Each day, for 30 days, lead dining writer John Kessler is blogging about a restaurant somewhere in metro Atlanta. It might be locally grown or a branch of a big chain, a favorite that deserves all the attention it can get, or a place he's driven by for the past 15 years without ever venturing inside. Expect some surprises, some finds, and advice on how to spend your dining dollars.

Here are capsules of his first three visits. …

White Oak Kitchen & Cocktails

White Oak Kitchen & Cocktails on Peachtree Street in downtown Atlanta made a smart move in hiring Josh Hopkins to helm the kitchen. The former chef of Abattoir and STG Trattoria purchases the kind of ingredients you notice — which is exactly what should happen in a restaurant that bills itself as Southern farm-to-table.

Watermelon salad with pickled watermelon rind, cukes and ricotta-stuffed squash blossoms is a lively dance of fresh, rich and tangy flavors. The pan-seared grouper teaches a master course in pan searing, though some might balk at the maybe-6-ounces-of-fish to $28-price-tag ratio.

The only miss is the bone-dry fried chicken wearing a rock-hard helmet of batter. But, all told, the menu brings mostly good news.

So here’s the bad news: Hopkins will move on later this summer to Empire State South (where he’ll replace departing chef de cuisine Ryan Smith).

Shorty’s Pizza

With locations in Toco Hill and Tucker, Shorty’s Pizza serves thin-crust wood-fired pizzas named for diverse musical acts such as G. Love, Tito Puente, Biggie Smalls, Sid Vicious, Jack White, Ravi Shankar and Peter Tosh. As a menu, it’s like the iPod belonging to a 50-year-old guy who goes to hear new acts at the Earl in his vintage Buzzcocks T-shirt.

The restaurant also serves small plates, big salads, focaccia sandwiches and a handful of entrees.

If I may speak freely, here’s what the menu really features: old guy stoner food.

It’s all hilariously off-kilter, stuff you’d throw together with ample hunger but little artfulness, with the sole intention of jamming it merrily into your face.

But it’s the kind of food you want if you don’t want the carbs, grease and meat as much as the textures and flavors. Perhaps if you have started to worry more about what you eat.

A salad listed under small plates unites arugula, threads of spaghetti squash, a fistful of walnuts and ricotta salata cheese in a barely-there dressing. Yumstown.

HD1

When I first wrote about Richard Blais' "haute doggery" in Poncey-Highland, I gave it the review it deserved. The kitchen took creative liberties with the iconic tube steak, had fun with its punning menu and made some inventive dishes you wouldn't try elsewhere.
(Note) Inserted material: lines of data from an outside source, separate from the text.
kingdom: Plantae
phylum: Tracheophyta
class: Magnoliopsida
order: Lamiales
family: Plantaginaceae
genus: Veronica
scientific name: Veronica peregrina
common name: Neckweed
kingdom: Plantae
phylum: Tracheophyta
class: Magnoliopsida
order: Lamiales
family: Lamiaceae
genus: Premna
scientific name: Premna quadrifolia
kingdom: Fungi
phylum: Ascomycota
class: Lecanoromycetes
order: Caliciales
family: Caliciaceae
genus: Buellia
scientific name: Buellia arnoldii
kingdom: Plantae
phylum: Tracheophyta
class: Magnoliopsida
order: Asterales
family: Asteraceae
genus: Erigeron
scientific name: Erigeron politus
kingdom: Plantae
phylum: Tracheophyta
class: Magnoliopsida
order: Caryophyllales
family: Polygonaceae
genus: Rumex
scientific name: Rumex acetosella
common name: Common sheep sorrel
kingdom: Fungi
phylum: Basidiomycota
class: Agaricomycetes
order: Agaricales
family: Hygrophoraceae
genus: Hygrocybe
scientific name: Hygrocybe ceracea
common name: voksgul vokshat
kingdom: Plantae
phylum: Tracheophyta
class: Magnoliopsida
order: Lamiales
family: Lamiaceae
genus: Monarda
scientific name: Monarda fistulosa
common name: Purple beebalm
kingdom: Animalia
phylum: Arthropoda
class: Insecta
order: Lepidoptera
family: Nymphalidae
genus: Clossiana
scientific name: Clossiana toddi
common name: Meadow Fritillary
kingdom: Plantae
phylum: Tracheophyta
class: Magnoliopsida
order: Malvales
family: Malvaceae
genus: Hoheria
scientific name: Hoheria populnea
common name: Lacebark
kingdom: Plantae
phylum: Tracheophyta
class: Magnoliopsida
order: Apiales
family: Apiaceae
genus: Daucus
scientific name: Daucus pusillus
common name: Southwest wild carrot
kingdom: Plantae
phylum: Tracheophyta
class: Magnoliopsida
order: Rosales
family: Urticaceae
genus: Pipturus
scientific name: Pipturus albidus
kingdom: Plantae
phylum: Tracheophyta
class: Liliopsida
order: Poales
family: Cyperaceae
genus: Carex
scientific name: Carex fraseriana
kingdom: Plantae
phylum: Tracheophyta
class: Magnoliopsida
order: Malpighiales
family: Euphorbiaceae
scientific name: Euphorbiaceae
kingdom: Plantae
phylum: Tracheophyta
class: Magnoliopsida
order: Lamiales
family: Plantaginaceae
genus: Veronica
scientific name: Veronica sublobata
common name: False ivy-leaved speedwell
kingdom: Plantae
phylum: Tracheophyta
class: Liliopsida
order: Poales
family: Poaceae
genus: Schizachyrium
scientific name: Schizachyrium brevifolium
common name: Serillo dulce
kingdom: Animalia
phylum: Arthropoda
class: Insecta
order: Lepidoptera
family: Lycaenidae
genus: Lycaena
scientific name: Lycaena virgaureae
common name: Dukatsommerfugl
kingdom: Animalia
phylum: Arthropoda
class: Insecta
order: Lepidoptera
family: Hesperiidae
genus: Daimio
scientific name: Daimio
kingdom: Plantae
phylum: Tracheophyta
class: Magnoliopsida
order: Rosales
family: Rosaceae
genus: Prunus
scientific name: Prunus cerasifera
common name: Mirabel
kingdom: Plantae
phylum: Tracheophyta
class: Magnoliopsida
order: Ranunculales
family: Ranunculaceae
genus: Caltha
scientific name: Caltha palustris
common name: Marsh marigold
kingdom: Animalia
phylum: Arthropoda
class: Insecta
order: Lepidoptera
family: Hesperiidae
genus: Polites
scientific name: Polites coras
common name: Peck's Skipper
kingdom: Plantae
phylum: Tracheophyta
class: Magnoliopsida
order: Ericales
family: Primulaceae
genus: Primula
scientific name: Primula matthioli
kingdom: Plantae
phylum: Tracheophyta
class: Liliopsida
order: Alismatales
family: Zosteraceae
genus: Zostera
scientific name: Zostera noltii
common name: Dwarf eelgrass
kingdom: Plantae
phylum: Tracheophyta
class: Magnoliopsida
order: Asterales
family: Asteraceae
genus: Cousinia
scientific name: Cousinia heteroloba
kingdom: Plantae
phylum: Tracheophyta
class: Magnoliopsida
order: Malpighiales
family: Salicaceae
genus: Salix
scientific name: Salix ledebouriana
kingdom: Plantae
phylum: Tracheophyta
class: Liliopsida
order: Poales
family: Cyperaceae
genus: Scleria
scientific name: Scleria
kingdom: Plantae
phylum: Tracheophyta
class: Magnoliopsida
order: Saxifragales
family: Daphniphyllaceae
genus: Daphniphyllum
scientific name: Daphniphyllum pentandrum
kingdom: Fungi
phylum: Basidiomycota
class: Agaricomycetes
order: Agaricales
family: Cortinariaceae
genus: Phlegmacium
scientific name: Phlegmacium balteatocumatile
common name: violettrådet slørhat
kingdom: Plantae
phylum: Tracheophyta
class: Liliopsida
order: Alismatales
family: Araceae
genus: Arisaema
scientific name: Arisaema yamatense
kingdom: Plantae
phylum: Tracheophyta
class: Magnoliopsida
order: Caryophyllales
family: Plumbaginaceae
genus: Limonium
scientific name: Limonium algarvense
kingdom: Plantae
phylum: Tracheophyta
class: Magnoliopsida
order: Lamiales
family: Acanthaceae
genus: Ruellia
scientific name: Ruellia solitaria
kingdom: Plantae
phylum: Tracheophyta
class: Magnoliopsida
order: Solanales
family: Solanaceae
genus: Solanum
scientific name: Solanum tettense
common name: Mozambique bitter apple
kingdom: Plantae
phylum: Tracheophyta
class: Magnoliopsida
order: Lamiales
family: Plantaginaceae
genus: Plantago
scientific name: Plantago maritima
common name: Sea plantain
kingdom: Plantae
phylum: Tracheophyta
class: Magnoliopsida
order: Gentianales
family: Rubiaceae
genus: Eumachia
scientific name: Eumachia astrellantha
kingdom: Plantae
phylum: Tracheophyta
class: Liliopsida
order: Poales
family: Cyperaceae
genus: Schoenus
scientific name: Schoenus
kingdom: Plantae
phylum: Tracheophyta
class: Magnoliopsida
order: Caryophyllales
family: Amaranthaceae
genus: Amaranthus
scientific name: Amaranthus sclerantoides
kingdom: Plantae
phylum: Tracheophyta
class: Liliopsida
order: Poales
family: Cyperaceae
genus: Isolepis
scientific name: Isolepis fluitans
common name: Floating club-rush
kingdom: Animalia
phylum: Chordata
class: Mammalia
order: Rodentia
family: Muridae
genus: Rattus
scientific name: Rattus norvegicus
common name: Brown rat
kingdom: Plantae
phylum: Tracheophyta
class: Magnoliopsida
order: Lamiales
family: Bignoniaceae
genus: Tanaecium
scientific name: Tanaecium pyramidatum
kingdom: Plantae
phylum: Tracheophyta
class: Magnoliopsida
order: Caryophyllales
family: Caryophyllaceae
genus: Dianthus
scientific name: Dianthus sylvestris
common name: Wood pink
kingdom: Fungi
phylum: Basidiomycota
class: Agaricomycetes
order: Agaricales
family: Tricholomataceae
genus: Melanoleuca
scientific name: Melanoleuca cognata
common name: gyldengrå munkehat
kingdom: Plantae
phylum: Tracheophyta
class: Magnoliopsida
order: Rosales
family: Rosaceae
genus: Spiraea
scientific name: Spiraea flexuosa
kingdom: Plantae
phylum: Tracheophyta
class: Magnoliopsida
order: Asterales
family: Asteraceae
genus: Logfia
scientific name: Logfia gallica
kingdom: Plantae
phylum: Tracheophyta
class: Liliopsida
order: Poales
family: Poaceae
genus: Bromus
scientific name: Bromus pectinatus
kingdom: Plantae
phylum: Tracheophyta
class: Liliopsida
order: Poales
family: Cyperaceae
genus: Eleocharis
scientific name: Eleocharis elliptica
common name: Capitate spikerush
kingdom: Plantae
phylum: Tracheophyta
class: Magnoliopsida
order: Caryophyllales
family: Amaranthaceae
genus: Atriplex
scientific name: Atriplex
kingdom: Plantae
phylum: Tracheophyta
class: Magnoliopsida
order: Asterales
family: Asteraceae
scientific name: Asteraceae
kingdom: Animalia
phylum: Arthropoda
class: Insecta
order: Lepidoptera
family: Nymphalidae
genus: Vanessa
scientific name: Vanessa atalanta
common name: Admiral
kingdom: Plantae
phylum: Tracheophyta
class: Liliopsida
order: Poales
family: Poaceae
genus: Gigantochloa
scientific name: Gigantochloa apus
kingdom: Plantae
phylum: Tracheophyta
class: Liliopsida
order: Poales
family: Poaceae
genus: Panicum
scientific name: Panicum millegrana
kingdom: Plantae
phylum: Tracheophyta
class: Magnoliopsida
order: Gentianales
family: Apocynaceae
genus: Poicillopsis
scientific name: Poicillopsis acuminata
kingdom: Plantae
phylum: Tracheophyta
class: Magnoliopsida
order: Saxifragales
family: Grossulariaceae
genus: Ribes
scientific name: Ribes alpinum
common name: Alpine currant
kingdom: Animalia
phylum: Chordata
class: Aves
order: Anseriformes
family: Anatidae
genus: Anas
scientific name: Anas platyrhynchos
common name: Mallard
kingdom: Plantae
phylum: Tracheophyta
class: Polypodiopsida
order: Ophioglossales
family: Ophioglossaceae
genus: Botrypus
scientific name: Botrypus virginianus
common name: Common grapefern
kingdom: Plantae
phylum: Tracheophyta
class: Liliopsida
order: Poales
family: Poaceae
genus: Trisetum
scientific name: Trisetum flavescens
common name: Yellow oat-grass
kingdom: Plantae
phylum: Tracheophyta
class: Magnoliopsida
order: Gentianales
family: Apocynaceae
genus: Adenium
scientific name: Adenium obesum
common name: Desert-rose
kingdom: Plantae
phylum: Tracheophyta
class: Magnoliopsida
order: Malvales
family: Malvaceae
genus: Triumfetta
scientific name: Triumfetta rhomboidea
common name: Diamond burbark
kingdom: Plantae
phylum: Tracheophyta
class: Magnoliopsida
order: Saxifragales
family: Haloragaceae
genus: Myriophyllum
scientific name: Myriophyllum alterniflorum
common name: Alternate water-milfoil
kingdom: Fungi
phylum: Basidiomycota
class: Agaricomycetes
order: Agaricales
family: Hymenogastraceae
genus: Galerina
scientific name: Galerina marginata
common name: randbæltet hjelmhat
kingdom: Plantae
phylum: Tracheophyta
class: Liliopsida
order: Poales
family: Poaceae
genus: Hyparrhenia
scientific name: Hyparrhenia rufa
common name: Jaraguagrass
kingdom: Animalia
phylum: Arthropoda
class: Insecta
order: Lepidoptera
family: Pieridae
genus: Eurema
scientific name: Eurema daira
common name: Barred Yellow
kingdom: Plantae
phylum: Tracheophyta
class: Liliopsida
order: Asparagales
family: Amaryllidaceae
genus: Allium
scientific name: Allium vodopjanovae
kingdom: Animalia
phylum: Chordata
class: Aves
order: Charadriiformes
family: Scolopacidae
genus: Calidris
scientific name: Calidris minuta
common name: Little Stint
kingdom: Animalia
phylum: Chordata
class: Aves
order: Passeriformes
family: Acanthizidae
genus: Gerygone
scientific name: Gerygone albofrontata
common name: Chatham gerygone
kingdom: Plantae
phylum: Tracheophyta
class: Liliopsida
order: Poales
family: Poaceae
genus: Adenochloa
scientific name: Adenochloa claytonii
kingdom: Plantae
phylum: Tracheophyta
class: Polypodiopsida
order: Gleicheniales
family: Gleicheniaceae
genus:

I didn't love every bite, but I thought it succeeded with its stated mission to do for dogs what Blais' Flip Burger Boutique managed to pull off with hamburgers.

One thing bothered me, though. My daughter, who eats more hot dogs than I do, wasn’t thrilled, though she didn’t articulate why. As for me, I was never tempted to go back to HD1, even though I scratch the Flip itch occasionally. My gut told me something about the place never quite worked.

When I returned to HD1’s dark, starkly decorated dining room, I figured out why. With its high-top communal tables and hipster bar outfitted with craft canned beer, the restaurant feels like a destination. But a hot dog isn’t a destination meal the way a hamburger is. It’s a hunger that gets triggered — perhaps by the sight of a dirty-water Sabrett’s stand on a New York street corner, or at Turner Field, or even at a convenience store during a road trip down I-75.

And so HD1 remains a restaurant that puts care and creativity into its cooking, and yet never manages to hit the hot dog button quite right. The kitchen now uses dense, smoky Patak franks, which is an improvement, though the once-boisterous list of sides is gone. You can get waffle fries, half-sour pickles, baked beans and a couple of salads — none of it in funky-weird Blais territory.